━━━ Source excerpt
Campaigners are sceptical about whether EU-wide rules offer enough of a lifeline for cash, and have called for better criteria to aid communities.

Access to cash in Europe has almost become as much of a hot topic in recent years as its equal and opposite reaction — the rise of digital payments.

Although the EU has confirmed new legislation regarding instant payments and the digital euro, regulators have also taken time to address the consequences to traditional methods of payment.

In its 2020 retail payments strategy, the European Commission indicated its commitment to cash, stating that “while promoting the emergence of digital payments to offer more options to consumers, the commission will continue to safeguard the legal tender of euro cash”.

The commission also said, at the time, that it may also decide to take appropriate action to protect the acceptance and availability of cash at the end of 2021.

Although the date has come and gone with no interventions from the commission, the importance of cash continues to be recognised. Fabio Panetta, the European Central Bank’s (ECB) digital euro chief, was rather bullish in a speech last summer when he declared that “cash is still king”.
━━━━━━
* To be done:
Answer these questions from the passage on access to cash in Europe:
1. In which year's retail payments strategy did the European Commission state its commitment to cash?
2. What did the commission say it would continue to safeguard?
3. What did Fabio Panetta declare in his speech last summer?
━━━ Excerpted records
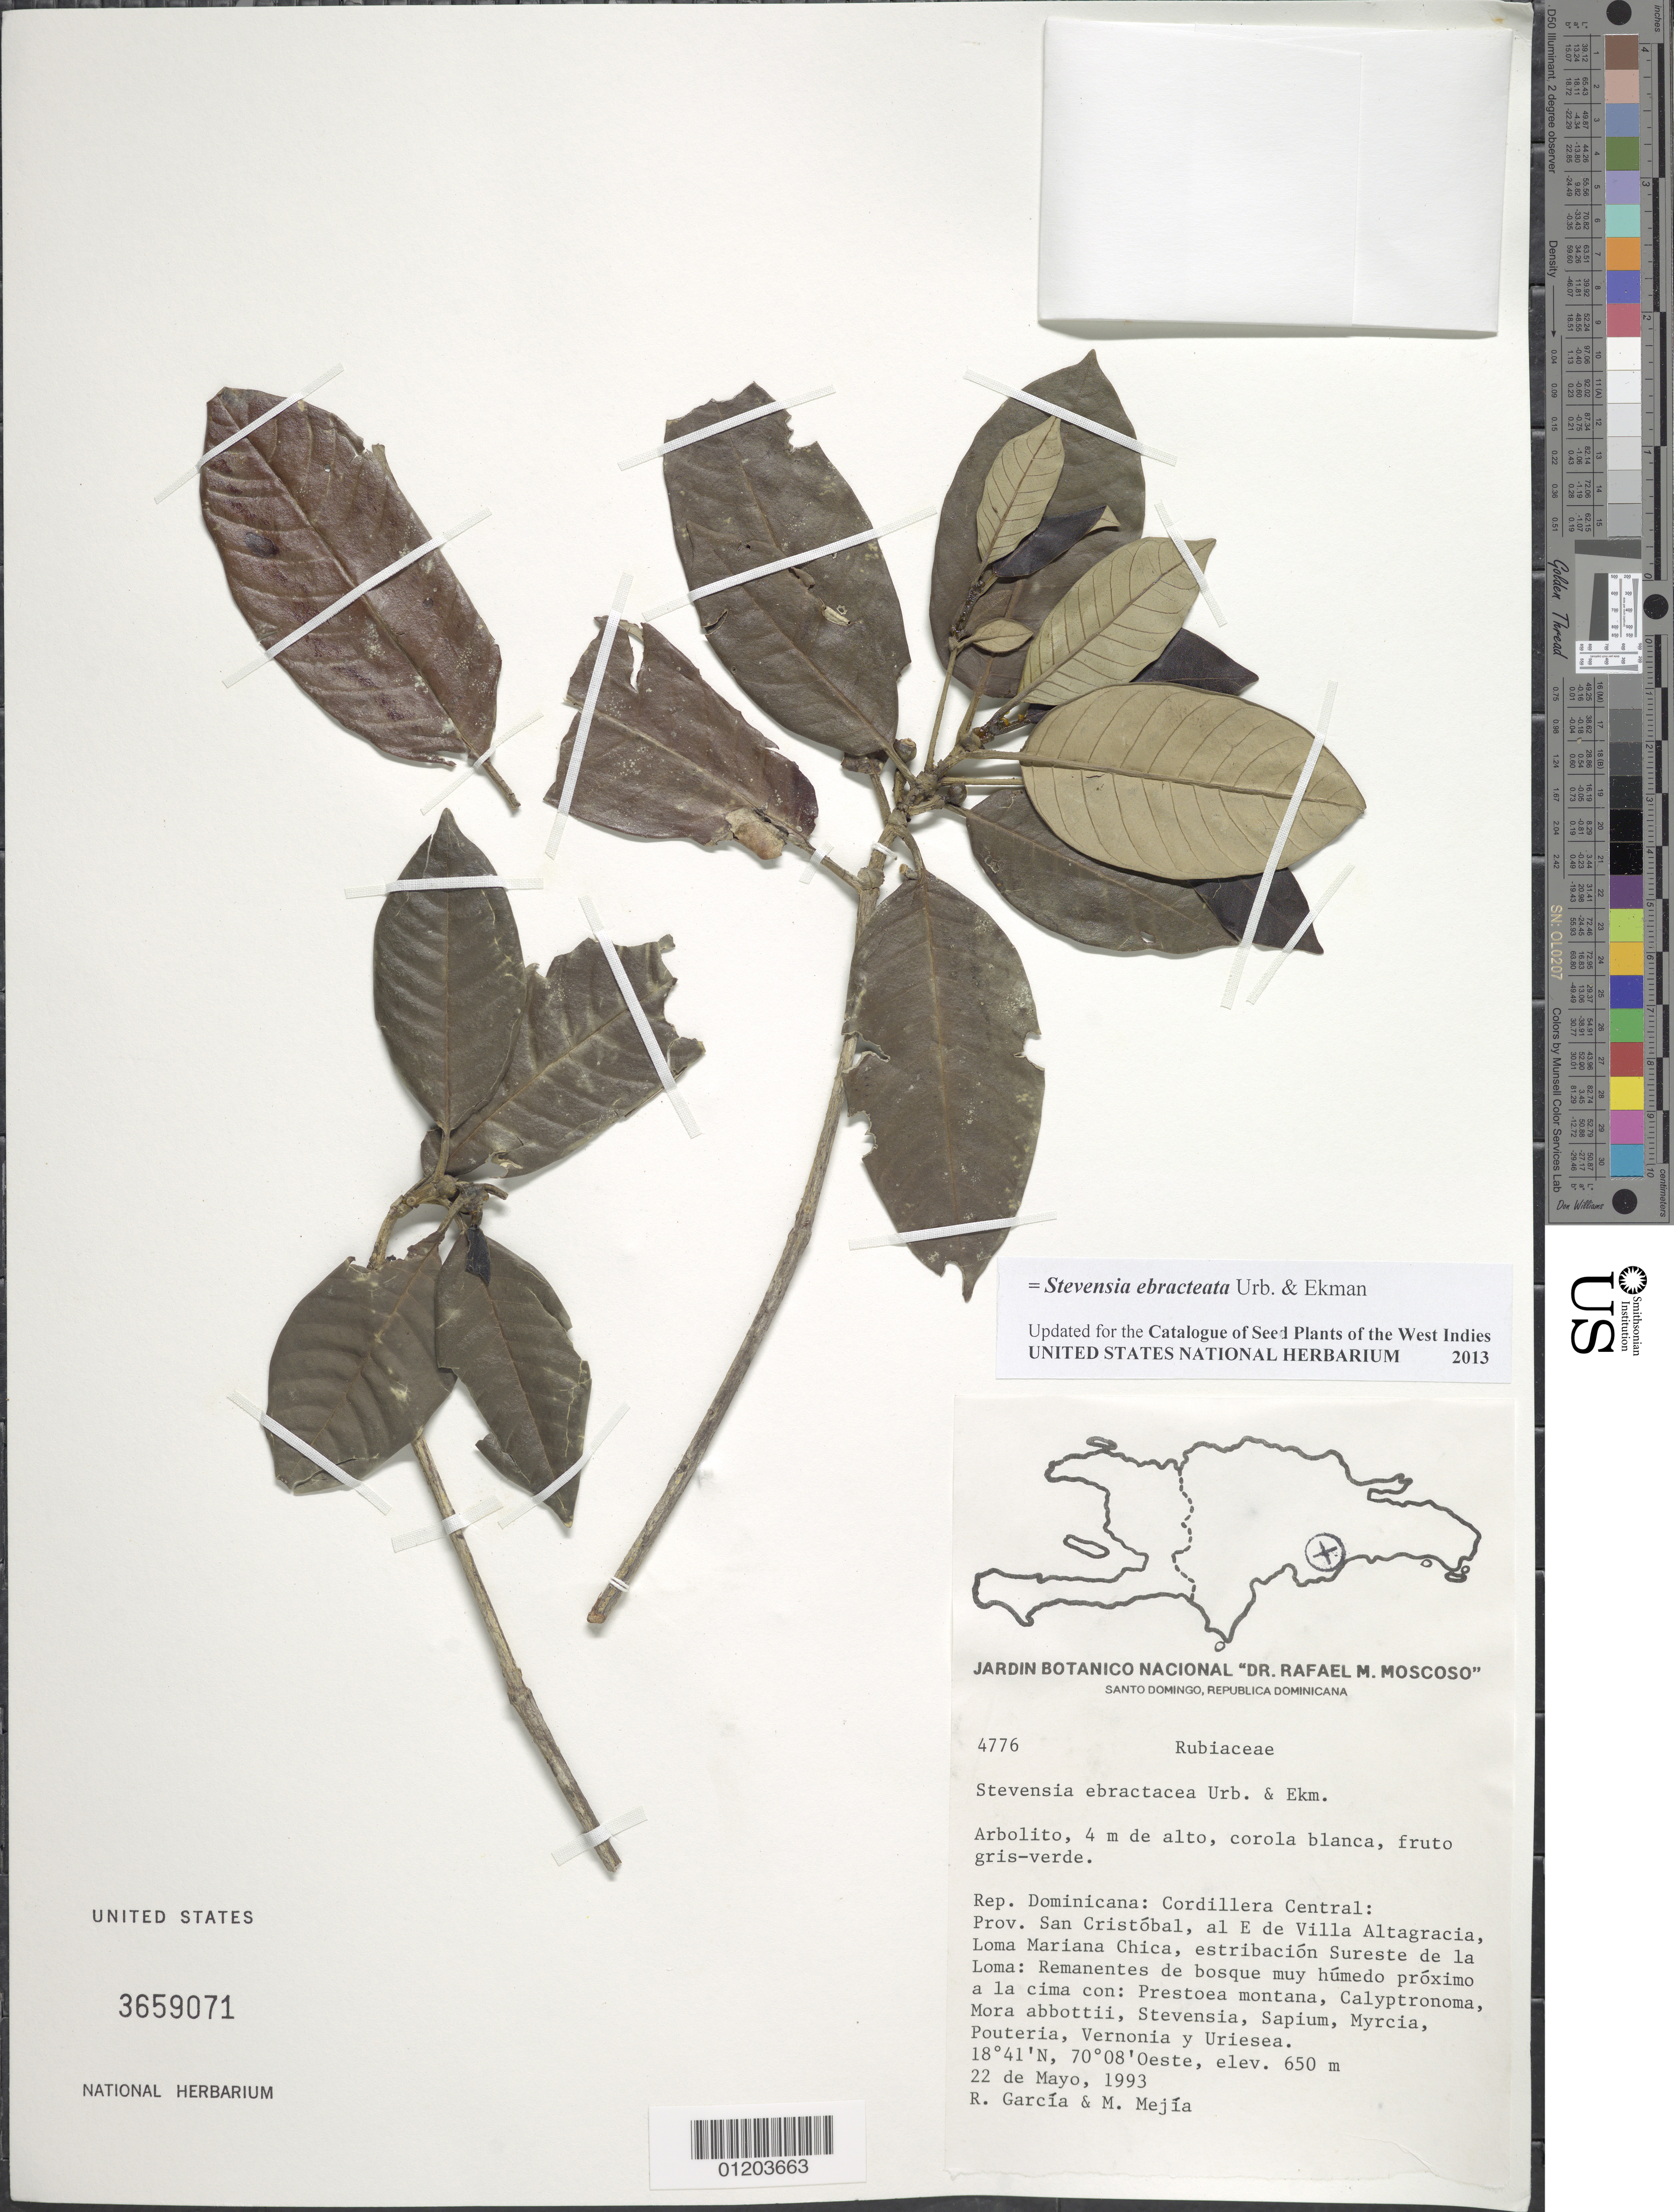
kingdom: Plantae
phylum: Tracheophyta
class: Magnoliopsida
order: Gentianales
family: Rubiaceae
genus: Stevensia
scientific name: Stevensia ebracteata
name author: Urb. & Ekman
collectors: R. García & M. Mejia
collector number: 4776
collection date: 1993-05-22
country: Dominican Republic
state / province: San Cristóbal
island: Hispaniola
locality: Cordillera Central, al E de Villa Altagracia, Loma Mariana Chica, estribación Sureste de la Loma.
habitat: Remanentes de bosque muy húmedo próximo a la cima con: Prestoea montana, Calyptronoma, Mora abbottii, Stevensia, Sapium, Myrcia, Pouteria, Vernonia y Uriesea.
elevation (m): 650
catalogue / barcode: US 3659071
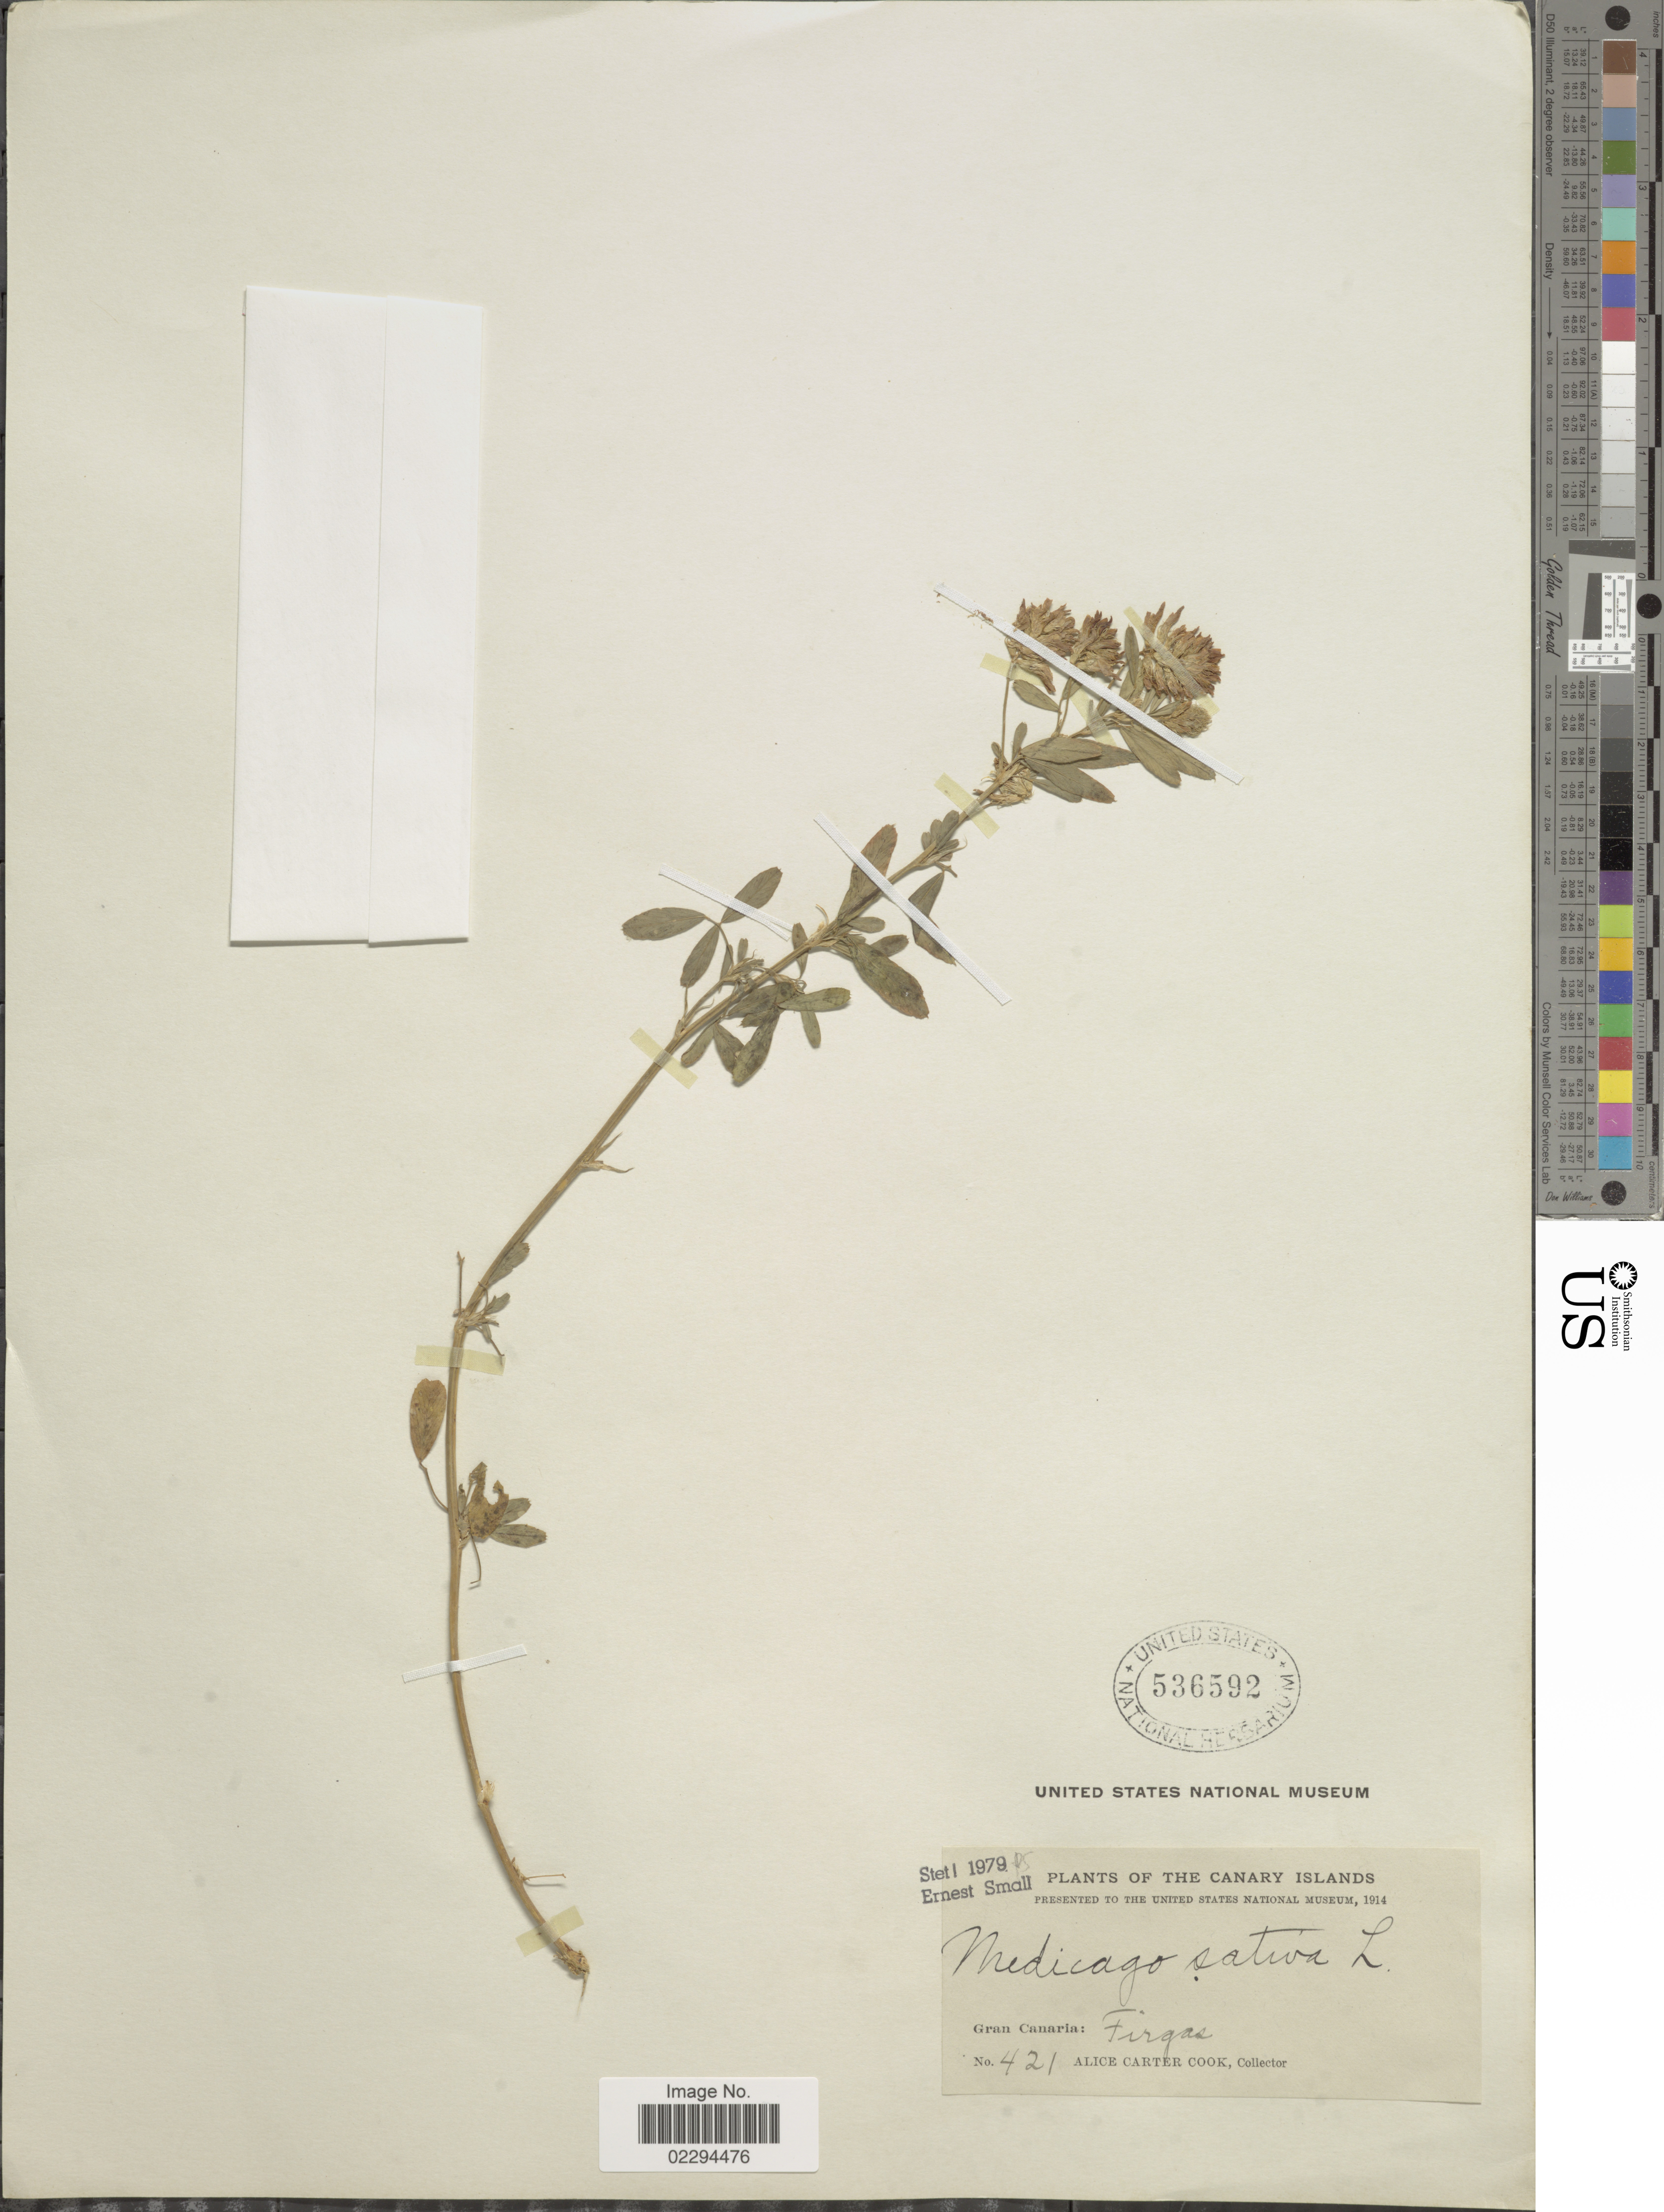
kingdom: Plantae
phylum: Tracheophyta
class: Magnoliopsida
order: Fabales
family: Fabaceae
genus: Medicago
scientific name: Medicago sativa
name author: L.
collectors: Alice C. Cook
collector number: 421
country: Spain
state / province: Canarias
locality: Canary Islands. Gran Canaria: Firgas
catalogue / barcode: US 536592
━━━━━━
* Task solution:
1. 2020
2. The legal tender of euro cash
3. That "cash is still king"